In mijn leven draagt alles symboliek, en reflecteren in alle details holistische inzichten. Dat hier nu zo spontaan mijn focus uitgaat naar de lyrische omschrijving van een overgangsfase, komt helemaal overeen met mijn algemene gevoelstoestand. Ik lijk me al enige tijd in een overgangsfase te bevinden. De kans is groot dat heel mijn leven een overgangsfase is. De kans is ook groot dat dit nu zo lijkt, louter en alleen omdat het gevoel van een overgangsfase nu zo uitdrukkelijk leeft. Ook hier kan ik geen duidelijk begin- of eindpunt markeren.

Een overgangsfase of tussenruimte voelt als een smalle strook, een soort tunnel of oneindige gang zonder deuren. Het gezellig inrichten van ruimtes is een van mijn passies. Ik wilde eerst ‘kwaliteiten’ schrijven in plaats van ‘passies’, maar waar ik passioneel over ben, wordt misschien niet door iedereen als een kwaliteit omschreven. En aangezien ik iemand ben die – zoveel dat het bijna onmogelijk wordt – rekening houdt met het perspectief van anderen, oefent die eigenschap natuurlijk ook invloed uit op mijn woordkeuze. Dat energieslurpende patroon om mezelf te verliezen in de energie van anderen, is een ander paar mouwen. Ik wil wel eens voor de sier en persoonlijke inkijk een zijsprong maken, maar ik dien ook gefocust te blijven op het onderwerp ‘overgangsruimtes’, om te voorkomen dat deze tekst uit zijn vorm zakt zoals een cake die niet wilde rijzen in de oven.

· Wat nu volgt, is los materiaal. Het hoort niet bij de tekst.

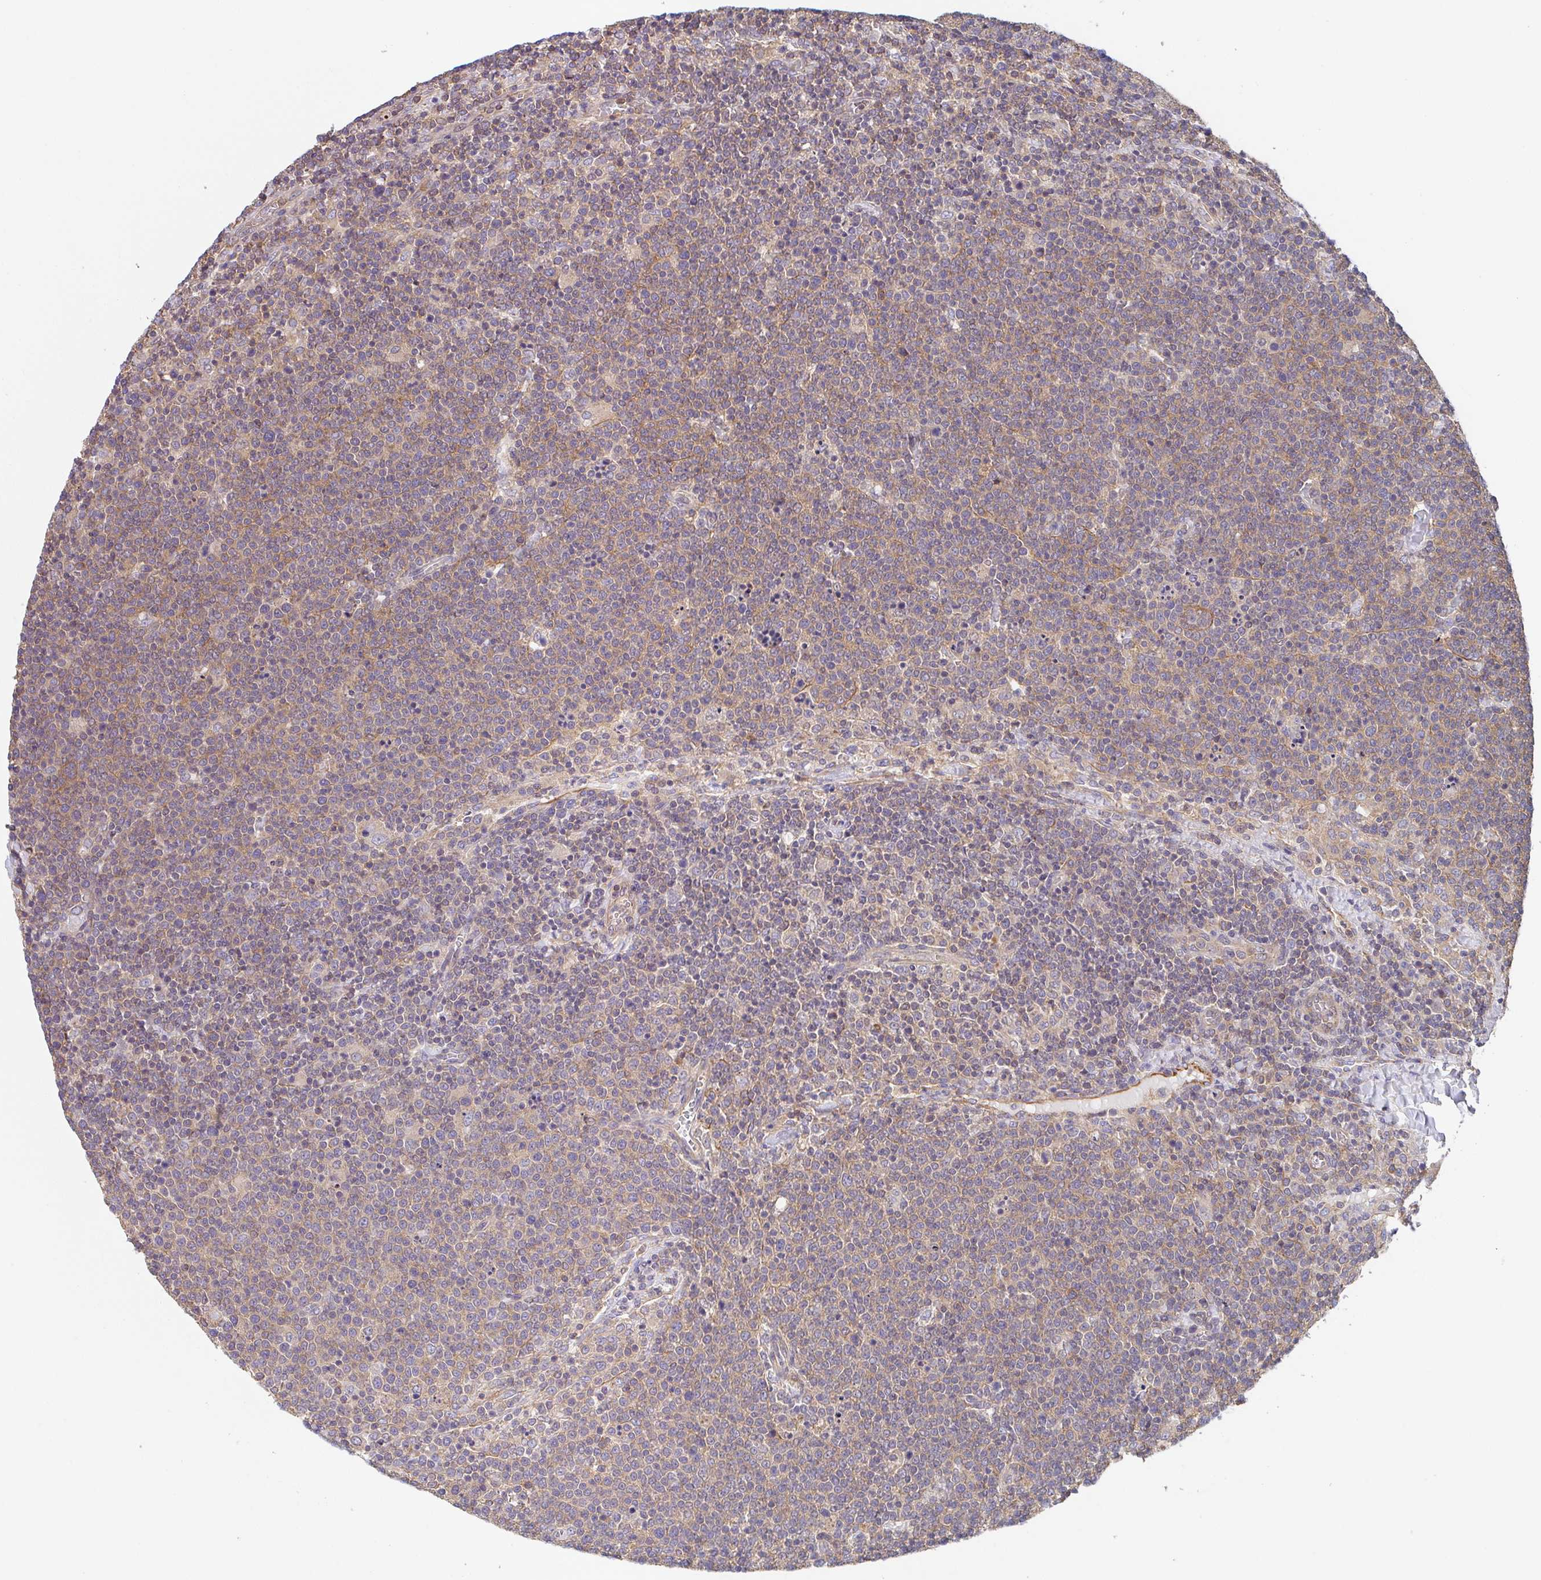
{"staining": {"intensity": "moderate", "quantity": ">75%", "location": "cytoplasmic/membranous"}, "tissue": "lymphoma", "cell_type": "Tumor cells", "image_type": "cancer", "snomed": [{"axis": "morphology", "description": "Malignant lymphoma, non-Hodgkin's type, High grade"}, {"axis": "topography", "description": "Lymph node"}], "caption": "Brown immunohistochemical staining in human lymphoma demonstrates moderate cytoplasmic/membranous staining in approximately >75% of tumor cells.", "gene": "TMEM229A", "patient": {"sex": "male", "age": 61}}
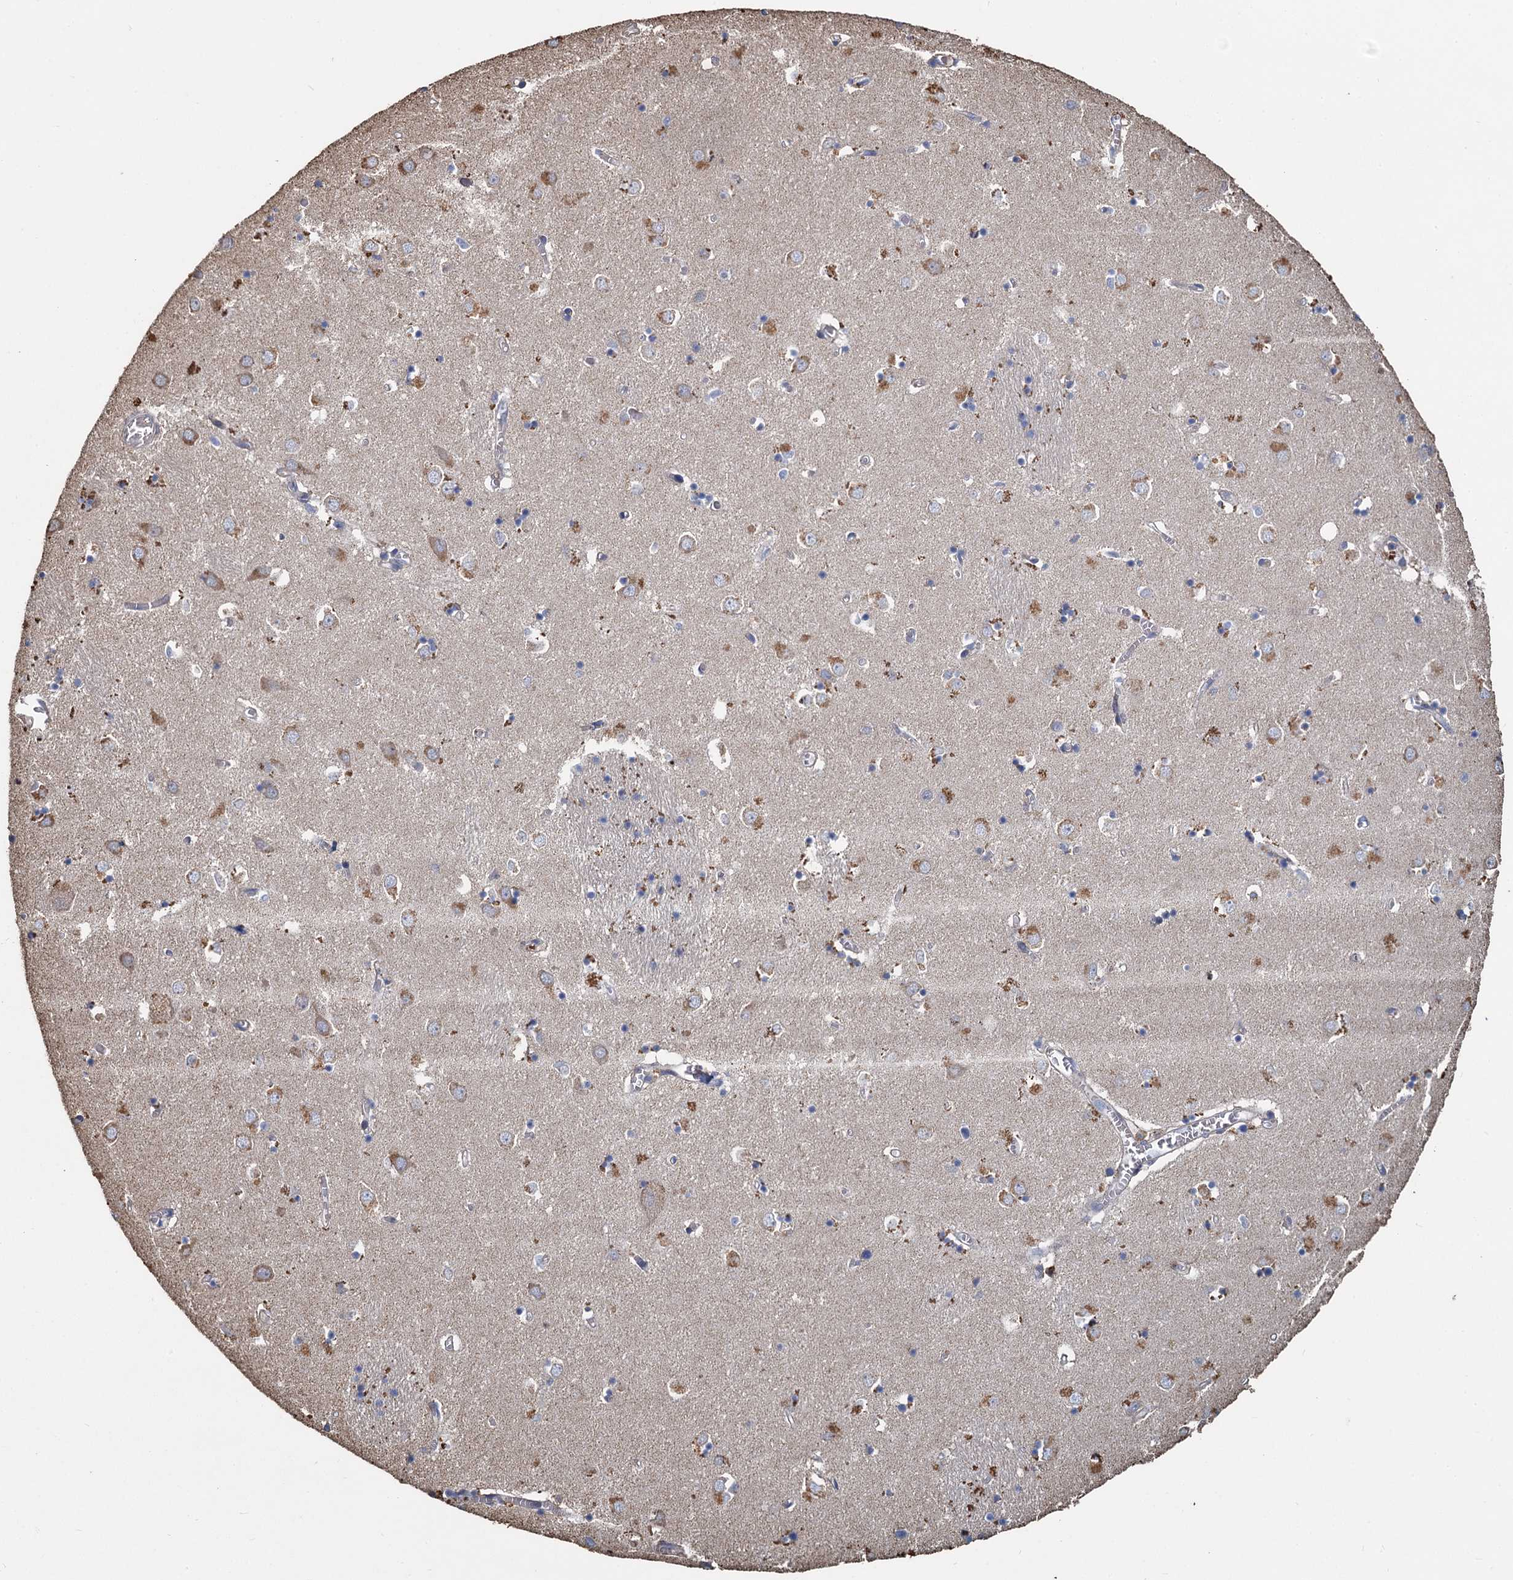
{"staining": {"intensity": "negative", "quantity": "none", "location": "none"}, "tissue": "caudate", "cell_type": "Glial cells", "image_type": "normal", "snomed": [{"axis": "morphology", "description": "Normal tissue, NOS"}, {"axis": "topography", "description": "Lateral ventricle wall"}], "caption": "A high-resolution micrograph shows IHC staining of normal caudate, which demonstrates no significant positivity in glial cells.", "gene": "TCTN2", "patient": {"sex": "male", "age": 70}}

Het ding met die lange tussenruimtes is dus dat je erin kunt reizen zonder ergens naartoe te gaan. Dat is misschien ook wat mij het meest eraan aantrekt. Mijn favoriete dagen – dagen waarop mijn lichaam en geest ontspannen – komen overeen met lege vakjes in mijn agenda. Onbepaald en ongepland, net zoals tussenruimten. Gedachten en ideeën die dan resoneren met de energie van het moment, dienen zich aan als gewillige bouwstenen zonder verwachtingen. Het zit niet in mijn aard om potentiële leegte onbespeeld te laten; het wakkert juist mijn creativiteit aan. Geef mij niets, en ik voel mij rijk door zoveel mogelijkheid.

In de schijnbare leegte van het tussenmoment wemelt het van de energie. Tussen waken en slapen voel en hoor ik mezelf cirkeltjes maken die steeds groter worden, tot ze uiteindelijk uitdeinen tot hele landschappen die het thuisland vormen dat ik om praktische redenen op aarde dien te vergeten. Er resten enkel nog de vage herinneringen als rafelige, flinterdunne doeken die ik als een idee van bescherming om me heen sla en waarmee ik nu een tekst poog te breien. Ze vallen uiteen op het moment dat ik nog maar de intentie heb om ze in deze tastbare illusie te verwoorden. Ik kom hier nu bij u aanzetten met losse flarden en snippers van iets dat je misschien wel herkent, maar dat om een bewustzijnstoestand vraagt die zich – te midden van de inspanning des levens – moet inspannen om ontspanning te vinden.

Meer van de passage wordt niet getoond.